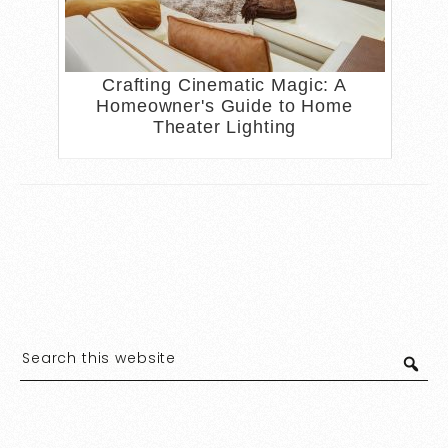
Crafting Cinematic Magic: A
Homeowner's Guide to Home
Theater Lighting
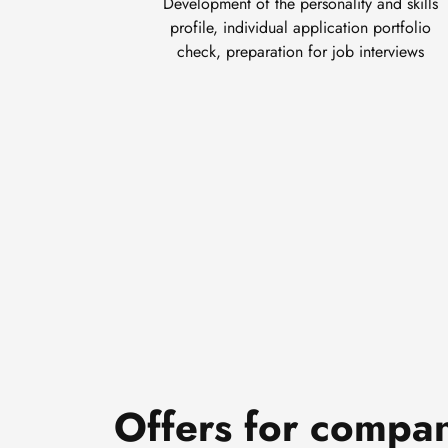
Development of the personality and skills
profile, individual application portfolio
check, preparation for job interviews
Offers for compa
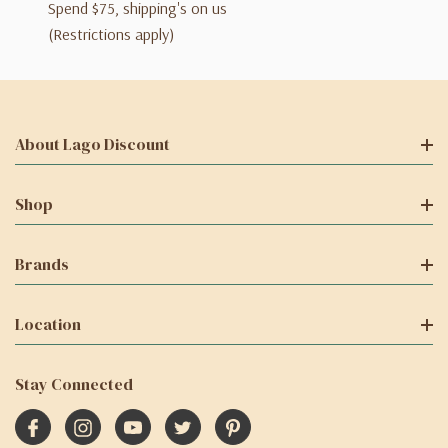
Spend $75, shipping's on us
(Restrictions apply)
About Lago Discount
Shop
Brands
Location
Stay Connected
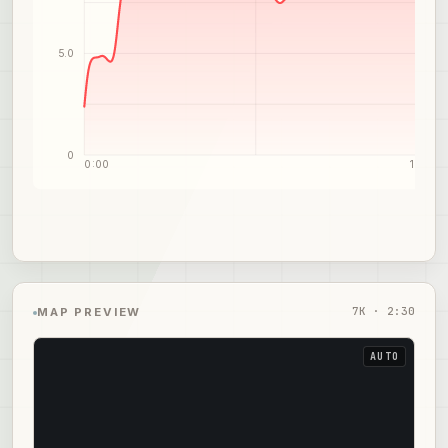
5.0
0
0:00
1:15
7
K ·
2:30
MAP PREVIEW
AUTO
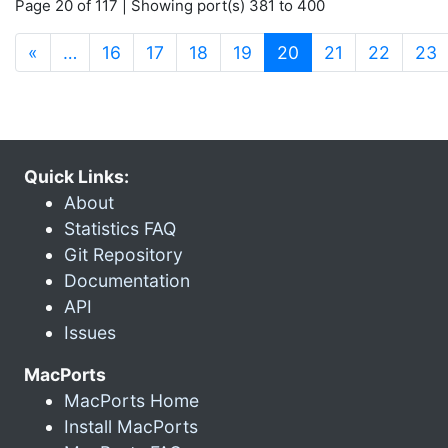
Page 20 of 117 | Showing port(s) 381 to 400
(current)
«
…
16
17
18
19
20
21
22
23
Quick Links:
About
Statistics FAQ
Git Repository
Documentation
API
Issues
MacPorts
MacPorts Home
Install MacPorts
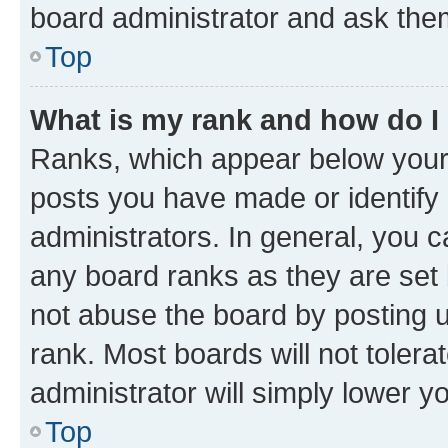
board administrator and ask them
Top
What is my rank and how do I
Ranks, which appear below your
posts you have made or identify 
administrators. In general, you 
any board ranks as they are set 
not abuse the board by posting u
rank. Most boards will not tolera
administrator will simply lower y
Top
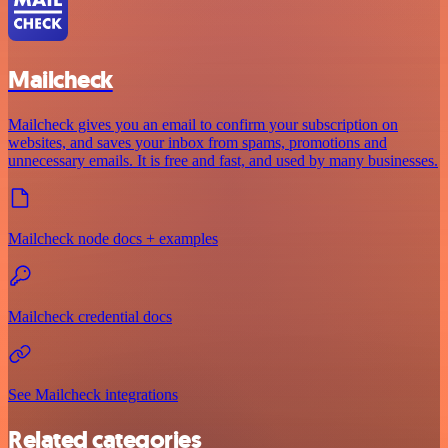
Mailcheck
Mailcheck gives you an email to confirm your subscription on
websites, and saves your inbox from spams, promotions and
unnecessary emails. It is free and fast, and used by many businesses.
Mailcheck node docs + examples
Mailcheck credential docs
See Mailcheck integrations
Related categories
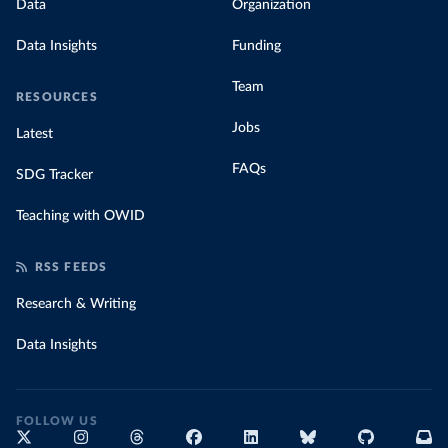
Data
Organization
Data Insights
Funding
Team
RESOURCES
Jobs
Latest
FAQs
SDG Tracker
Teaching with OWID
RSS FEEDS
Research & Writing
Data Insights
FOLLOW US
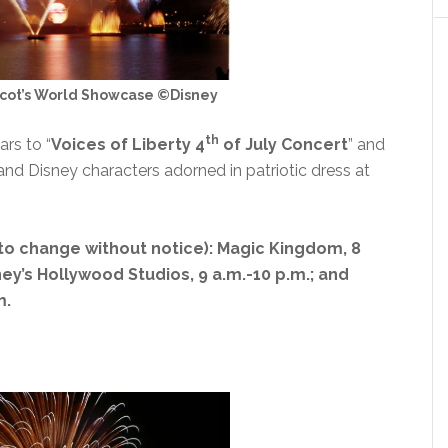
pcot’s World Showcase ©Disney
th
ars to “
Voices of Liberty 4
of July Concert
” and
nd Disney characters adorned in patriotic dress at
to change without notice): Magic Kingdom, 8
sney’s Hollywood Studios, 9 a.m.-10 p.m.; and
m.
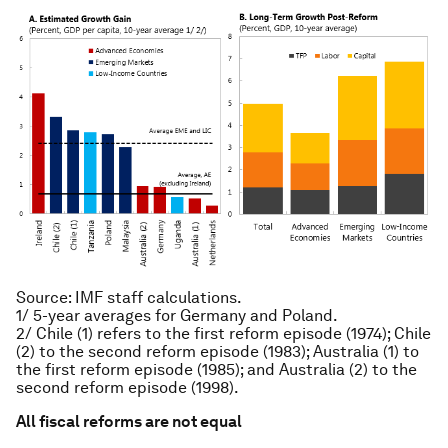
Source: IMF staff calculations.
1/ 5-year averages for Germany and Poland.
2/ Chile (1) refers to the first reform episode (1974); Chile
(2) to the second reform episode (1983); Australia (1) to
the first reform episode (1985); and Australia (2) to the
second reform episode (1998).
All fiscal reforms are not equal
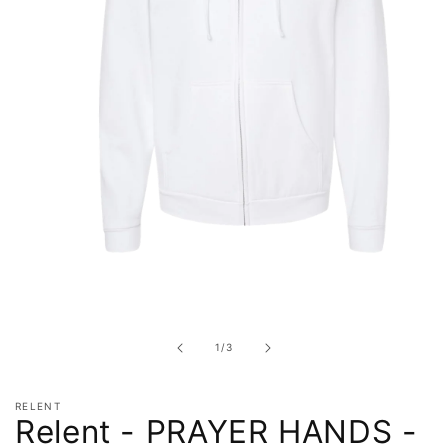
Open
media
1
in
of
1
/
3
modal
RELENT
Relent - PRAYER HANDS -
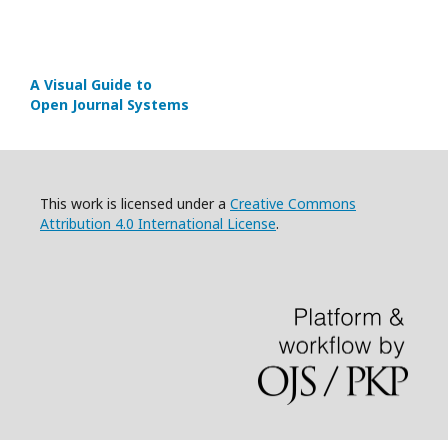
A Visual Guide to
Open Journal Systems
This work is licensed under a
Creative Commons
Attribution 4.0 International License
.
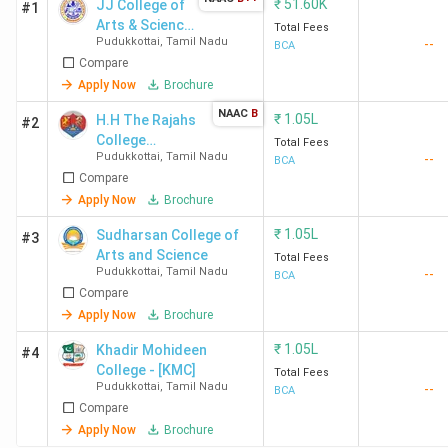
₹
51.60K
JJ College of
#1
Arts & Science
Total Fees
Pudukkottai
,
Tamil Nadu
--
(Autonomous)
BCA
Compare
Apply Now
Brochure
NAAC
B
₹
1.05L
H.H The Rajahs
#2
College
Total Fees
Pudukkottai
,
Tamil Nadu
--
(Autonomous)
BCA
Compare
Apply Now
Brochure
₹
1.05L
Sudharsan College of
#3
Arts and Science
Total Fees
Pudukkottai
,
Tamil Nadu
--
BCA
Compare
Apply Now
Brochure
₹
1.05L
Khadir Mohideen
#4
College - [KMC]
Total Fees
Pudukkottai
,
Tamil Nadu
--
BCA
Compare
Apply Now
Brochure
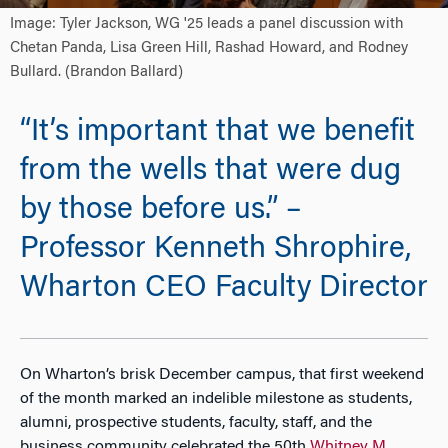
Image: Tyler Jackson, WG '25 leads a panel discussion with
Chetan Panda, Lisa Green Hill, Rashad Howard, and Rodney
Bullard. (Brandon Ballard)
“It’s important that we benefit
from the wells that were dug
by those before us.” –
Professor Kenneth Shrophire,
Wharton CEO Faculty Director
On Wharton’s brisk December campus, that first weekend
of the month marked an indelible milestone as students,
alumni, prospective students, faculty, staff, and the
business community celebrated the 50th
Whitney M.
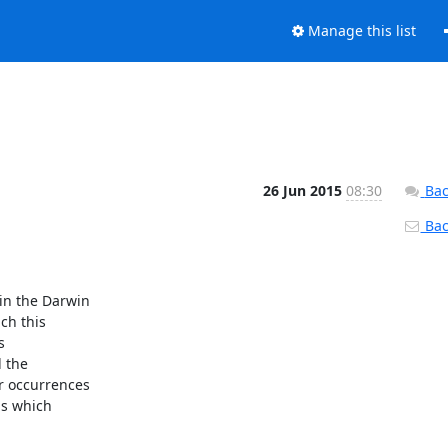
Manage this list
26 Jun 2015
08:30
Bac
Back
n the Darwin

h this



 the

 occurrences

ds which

==

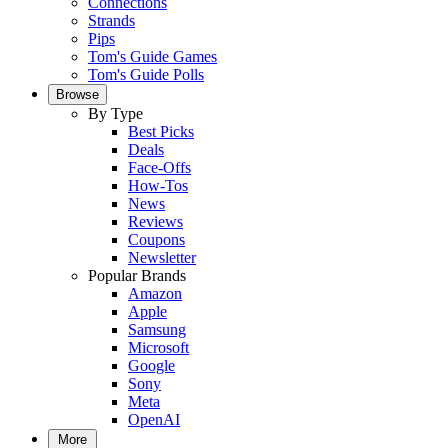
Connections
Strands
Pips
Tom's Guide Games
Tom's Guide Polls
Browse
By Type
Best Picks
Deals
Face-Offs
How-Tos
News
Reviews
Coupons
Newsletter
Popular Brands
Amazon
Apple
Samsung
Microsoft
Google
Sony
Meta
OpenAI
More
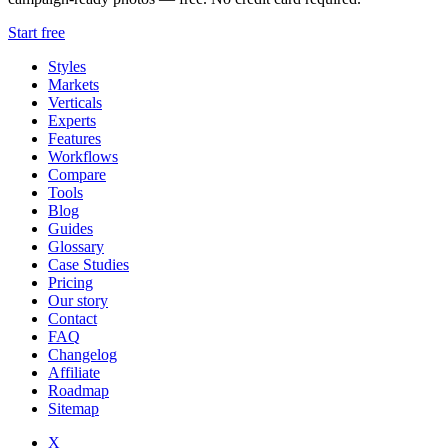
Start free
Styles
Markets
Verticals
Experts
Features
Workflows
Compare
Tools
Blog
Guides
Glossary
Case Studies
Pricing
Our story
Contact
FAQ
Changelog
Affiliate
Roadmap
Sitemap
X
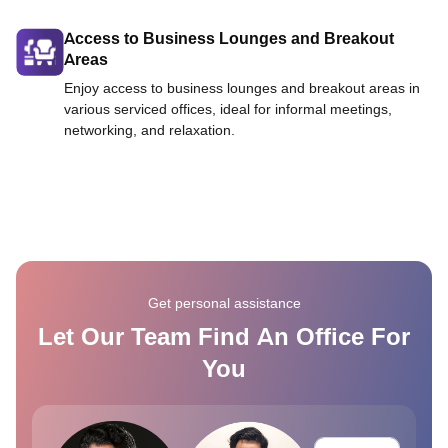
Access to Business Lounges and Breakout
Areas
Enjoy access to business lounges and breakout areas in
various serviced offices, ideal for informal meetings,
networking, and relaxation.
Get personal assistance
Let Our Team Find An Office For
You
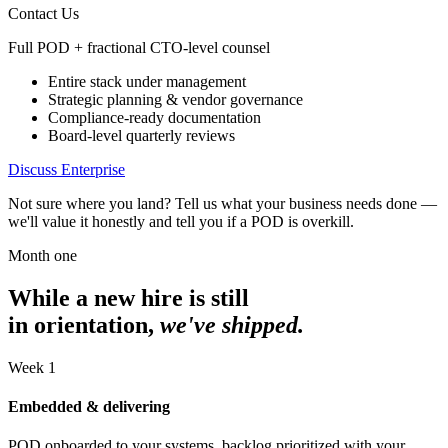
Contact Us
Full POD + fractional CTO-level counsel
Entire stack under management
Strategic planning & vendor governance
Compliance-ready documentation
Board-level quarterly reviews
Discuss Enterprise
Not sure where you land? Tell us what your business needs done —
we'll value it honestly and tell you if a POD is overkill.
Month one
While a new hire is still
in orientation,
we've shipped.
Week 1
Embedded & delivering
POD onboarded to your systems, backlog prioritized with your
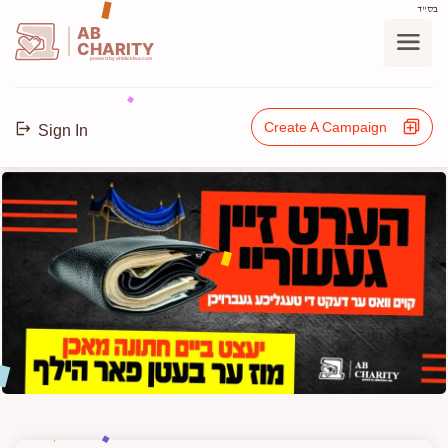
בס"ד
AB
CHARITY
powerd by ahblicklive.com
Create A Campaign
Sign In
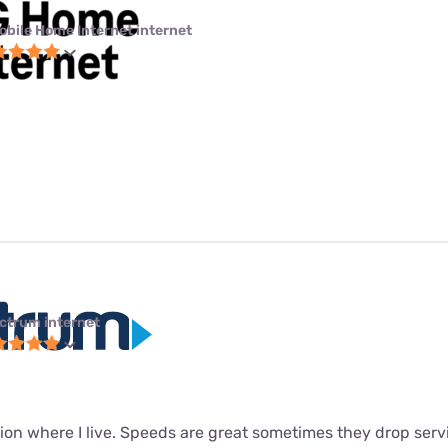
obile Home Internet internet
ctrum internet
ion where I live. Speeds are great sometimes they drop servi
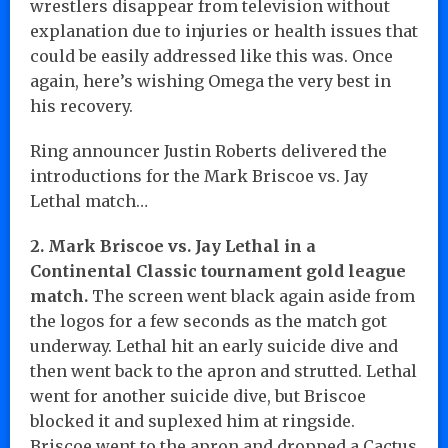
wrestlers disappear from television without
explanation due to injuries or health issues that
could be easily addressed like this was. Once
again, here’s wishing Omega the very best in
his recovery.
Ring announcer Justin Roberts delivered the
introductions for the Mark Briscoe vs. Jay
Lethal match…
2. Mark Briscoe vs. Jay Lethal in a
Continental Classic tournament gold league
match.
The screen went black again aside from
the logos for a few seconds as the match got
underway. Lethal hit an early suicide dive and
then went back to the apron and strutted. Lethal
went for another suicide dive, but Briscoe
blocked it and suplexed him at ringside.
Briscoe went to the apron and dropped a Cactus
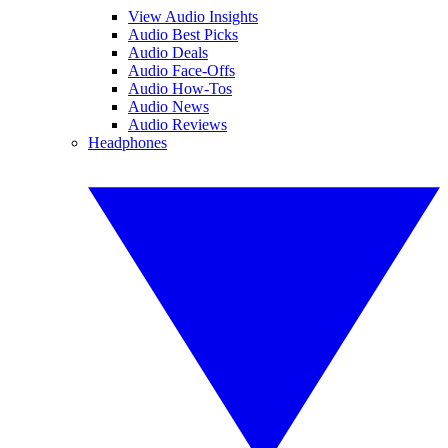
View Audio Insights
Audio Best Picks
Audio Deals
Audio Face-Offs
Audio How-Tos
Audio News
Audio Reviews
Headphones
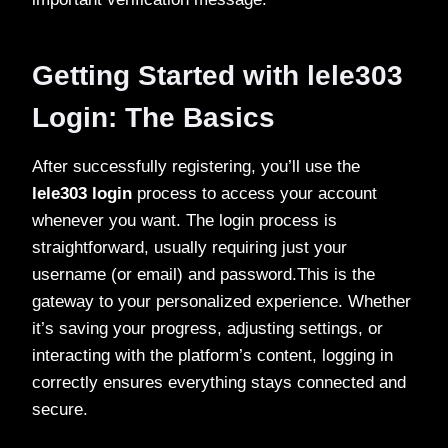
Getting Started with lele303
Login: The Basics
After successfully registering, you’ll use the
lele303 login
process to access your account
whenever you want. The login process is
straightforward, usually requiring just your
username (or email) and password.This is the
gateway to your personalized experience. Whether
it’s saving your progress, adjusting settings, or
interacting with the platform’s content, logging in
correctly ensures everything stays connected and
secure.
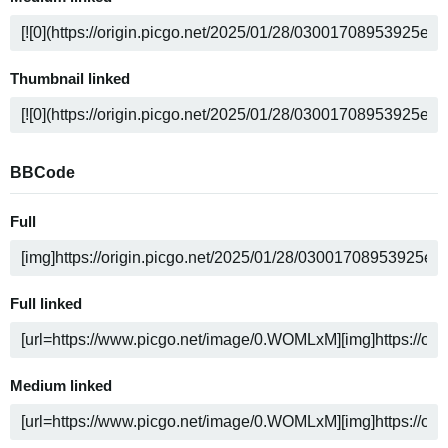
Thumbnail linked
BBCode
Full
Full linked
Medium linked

--

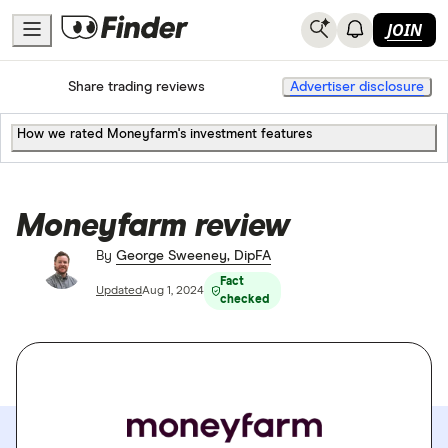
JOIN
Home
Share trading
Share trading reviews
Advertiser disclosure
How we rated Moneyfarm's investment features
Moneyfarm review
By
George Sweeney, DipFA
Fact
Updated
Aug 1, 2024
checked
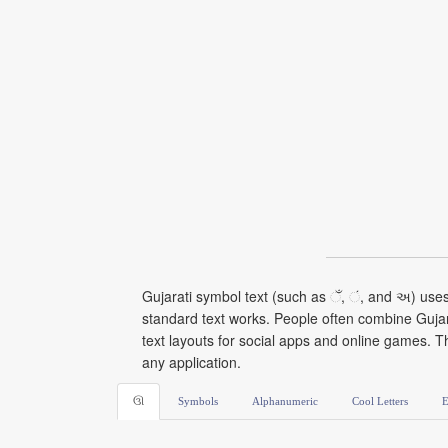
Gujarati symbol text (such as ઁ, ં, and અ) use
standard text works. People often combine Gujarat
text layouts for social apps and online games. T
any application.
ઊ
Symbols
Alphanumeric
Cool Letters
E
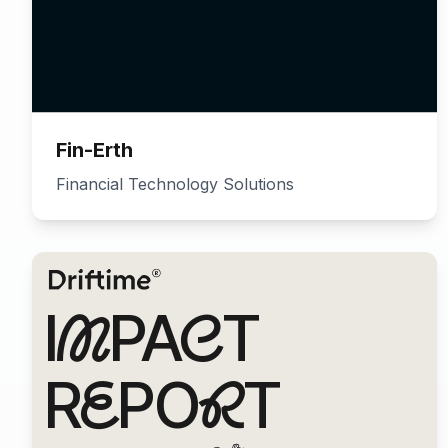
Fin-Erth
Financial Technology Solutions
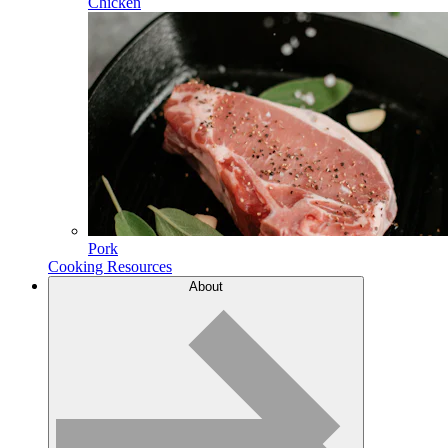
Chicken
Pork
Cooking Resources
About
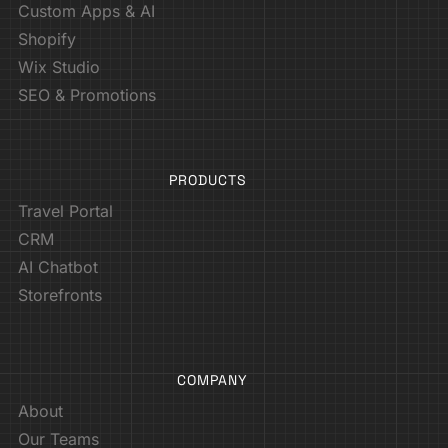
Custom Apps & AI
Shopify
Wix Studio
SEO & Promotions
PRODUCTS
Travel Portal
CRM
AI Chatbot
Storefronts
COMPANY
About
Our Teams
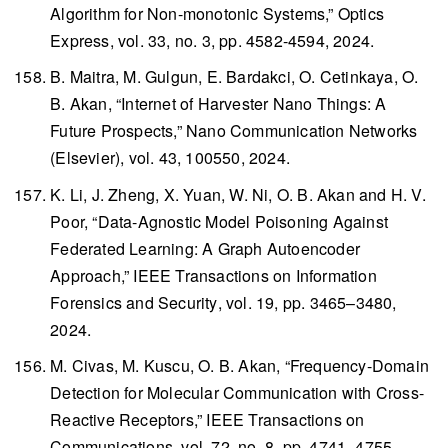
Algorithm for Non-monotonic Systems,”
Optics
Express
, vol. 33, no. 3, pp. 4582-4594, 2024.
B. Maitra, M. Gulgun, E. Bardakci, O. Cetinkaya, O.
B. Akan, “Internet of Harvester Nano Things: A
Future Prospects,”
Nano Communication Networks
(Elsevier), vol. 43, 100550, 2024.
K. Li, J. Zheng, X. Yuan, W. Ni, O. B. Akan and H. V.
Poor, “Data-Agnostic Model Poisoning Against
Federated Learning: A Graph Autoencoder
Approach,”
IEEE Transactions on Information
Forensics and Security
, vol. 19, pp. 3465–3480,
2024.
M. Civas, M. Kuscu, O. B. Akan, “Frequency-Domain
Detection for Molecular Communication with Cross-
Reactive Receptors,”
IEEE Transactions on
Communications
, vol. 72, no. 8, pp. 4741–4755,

● УКАЗАНИЯ К РАБОТЕ
Перепишите без изменений строки от строки с «Spend $75, shipping's on us» до строки с «Install MacPorts» включительно. Картинки в ответ не переносите.

● РЕШЕНИЕ ЗАДАЧИ
Spend $75, shipping's on us
(Restrictions apply)
About Lago Discount
Shop
Brands
Location
Stay Connected
5.0
0
0:00
1:15
7
K ·
2:30
MAP PREVIEW
AUTO
Page 20 of 117 | Showing port(s) 381 to 400
(current)
«
…
16
17
18
19
20
21
22
23
Quick Links:
About
Statistics FAQ
Git Repository
Documentation
API
Issues
MacPorts
MacPorts Home
Install MacPorts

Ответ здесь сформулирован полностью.